'''
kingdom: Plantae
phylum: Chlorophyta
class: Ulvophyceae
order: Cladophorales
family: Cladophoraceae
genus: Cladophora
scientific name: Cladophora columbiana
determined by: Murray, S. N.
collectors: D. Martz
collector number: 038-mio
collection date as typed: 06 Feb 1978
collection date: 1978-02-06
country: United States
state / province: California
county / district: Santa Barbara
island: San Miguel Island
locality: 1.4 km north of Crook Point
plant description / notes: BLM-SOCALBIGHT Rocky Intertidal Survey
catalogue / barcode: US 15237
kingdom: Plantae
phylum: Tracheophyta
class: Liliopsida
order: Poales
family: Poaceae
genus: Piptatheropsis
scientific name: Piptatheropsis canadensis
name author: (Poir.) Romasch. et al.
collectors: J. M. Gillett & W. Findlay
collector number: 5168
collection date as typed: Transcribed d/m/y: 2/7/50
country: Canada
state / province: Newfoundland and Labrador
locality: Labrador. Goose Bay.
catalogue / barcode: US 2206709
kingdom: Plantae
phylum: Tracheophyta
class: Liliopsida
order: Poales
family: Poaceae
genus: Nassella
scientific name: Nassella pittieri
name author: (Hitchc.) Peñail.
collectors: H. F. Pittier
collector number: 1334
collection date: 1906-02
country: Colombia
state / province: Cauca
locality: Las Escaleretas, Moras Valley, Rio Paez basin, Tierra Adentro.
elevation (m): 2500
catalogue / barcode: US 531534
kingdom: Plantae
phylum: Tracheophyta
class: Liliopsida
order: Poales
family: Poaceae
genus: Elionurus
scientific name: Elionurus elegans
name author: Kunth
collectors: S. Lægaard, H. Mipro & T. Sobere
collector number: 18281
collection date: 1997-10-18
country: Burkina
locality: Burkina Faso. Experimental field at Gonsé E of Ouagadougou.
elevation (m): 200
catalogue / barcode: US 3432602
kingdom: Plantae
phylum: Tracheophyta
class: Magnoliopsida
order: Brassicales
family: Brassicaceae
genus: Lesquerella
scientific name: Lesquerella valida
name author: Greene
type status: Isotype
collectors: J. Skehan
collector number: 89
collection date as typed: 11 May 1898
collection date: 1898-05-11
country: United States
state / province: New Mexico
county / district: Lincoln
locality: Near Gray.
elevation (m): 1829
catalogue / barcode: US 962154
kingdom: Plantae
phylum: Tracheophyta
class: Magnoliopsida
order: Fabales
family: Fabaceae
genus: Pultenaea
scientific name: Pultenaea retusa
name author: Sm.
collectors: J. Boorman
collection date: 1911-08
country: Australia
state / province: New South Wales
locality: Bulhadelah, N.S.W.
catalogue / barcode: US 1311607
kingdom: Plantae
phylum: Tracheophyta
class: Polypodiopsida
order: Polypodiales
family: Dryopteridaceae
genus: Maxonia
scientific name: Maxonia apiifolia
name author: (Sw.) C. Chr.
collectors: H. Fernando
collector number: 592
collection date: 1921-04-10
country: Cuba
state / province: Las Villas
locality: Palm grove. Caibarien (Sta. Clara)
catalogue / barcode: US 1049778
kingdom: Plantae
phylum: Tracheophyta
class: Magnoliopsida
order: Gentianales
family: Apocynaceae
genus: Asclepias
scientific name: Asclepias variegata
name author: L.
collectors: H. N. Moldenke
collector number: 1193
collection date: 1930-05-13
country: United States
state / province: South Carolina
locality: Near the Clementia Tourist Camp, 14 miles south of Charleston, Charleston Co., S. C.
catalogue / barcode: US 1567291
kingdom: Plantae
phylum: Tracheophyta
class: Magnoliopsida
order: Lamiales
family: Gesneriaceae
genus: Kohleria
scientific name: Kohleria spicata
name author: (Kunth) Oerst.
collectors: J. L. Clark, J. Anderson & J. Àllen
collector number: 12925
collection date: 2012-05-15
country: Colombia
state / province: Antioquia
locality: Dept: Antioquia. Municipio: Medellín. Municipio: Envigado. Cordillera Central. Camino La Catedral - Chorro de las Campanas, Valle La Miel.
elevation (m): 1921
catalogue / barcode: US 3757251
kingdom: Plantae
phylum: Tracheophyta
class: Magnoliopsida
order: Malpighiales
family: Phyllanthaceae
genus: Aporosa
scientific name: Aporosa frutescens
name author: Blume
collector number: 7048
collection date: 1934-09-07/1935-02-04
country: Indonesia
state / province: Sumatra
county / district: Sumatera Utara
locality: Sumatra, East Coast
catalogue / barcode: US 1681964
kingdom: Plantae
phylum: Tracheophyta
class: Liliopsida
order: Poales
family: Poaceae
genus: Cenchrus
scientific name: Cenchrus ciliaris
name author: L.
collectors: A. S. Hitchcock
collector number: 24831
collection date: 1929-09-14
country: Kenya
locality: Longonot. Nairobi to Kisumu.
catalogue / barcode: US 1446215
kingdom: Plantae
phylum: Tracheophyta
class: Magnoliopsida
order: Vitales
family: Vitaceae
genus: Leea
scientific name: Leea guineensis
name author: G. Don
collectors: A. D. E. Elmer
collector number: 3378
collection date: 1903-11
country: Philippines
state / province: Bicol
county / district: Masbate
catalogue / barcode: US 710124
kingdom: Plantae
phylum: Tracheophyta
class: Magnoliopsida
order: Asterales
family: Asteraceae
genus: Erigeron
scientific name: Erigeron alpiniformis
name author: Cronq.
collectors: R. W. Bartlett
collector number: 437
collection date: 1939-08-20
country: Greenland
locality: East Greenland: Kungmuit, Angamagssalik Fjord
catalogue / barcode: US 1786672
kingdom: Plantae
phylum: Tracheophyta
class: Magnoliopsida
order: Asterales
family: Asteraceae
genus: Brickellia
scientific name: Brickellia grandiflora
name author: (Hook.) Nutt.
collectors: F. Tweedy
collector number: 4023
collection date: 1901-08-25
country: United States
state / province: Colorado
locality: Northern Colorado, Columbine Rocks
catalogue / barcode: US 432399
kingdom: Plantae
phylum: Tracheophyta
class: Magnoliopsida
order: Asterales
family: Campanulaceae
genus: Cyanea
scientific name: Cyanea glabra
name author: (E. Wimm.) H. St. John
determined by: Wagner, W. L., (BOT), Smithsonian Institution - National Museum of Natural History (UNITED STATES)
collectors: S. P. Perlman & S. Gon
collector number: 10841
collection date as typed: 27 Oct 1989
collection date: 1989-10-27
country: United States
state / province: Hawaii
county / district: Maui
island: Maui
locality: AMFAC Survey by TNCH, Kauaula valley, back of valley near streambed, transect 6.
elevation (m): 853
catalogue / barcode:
'''
WORK INSTRUCTIONS
Please render the listing from the line with "scientific name: Lesquerella valida" to the line with "state / province: South Carolina", both included, as a Markdown table with a Row column holding the row number and a Line column holding the line. Leave out blank lines.

RESULT OF THE EXERCISE
| Row | Line |
|---|---|
| 1 | scientific name: Lesquerella valida |
| 2 | name author: Greene |
| 3 | type status: Isotype |
| 4 | collectors: J. Skehan |
| 5 | collector number: 89 |
| 6 | collection date as typed: 11 May 1898 |
| 7 | collection date: 1898-05-11 |
| 8 | country: United States |
| 9 | state / province: New Mexico |
| 10 | county / district: Lincoln |
| 11 | locality: Near Gray. |
| 12 | elevation (m): 1829 |
| 13 | catalogue / barcode: US 962154 |
| 14 | kingdom: Plantae |
| 15 | phylum: Tracheophyta |
| 16 | class: Magnoliopsida |
| 17 | order: Fabales |
| 18 | family: Fabaceae |
| 19 | genus: Pultenaea |
| 20 | scientific name: Pultenaea retusa |
| 21 | name author: Sm. |
| 22 | collectors: J. Boorman |
| 23 | collection date: 1911-08 |
| 24 | country: Australia |
| 25 | state / province: New South Wales |
| 26 | locality: Bulhadelah, N.S.W. |
| 27 | catalogue / barcode: US 1311607 |
| 28 | kingdom: Plantae |
| 29 | phylum: Tracheophyta |
| 30 | class: Polypodiopsida |
| 31 | order: Polypodiales |
| 32 | family: Dryopteridaceae |
| 33 | genus: Maxonia |
| 34 | scientific name: Maxonia apiifolia |
| 35 | name author: (Sw.) C. Chr. |
| 36 | collectors: H. Fernando |
| 37 | collector number: 592 |
| 38 | collection date: 1921-04-10 |
| 39 | country: Cuba |
| 40 | state / province: Las Villas |
| 41 | locality: Palm grove. Caibarien (Sta. Clara) |
| 42 | catalogue / barcode: US 1049778 |
| 43 | kingdom: Plantae |
| 44 | phylum: Tracheophyta |
| 45 | class: Magnoliopsida |
| 46 | order: Gentianales |
| 47 | family: Apocynaceae |
| 48 | genus: Asclepias |
| 49 | scientific name: Asclepias variegata |
| 50 | name author: L. |
| 51 | collectors: H. N. Moldenke |
| 52 | collector number: 1193 |
| 53 | collection date: 1930-05-13 |
| 54 | country: United States |
| 55 | state / province: South Carolina |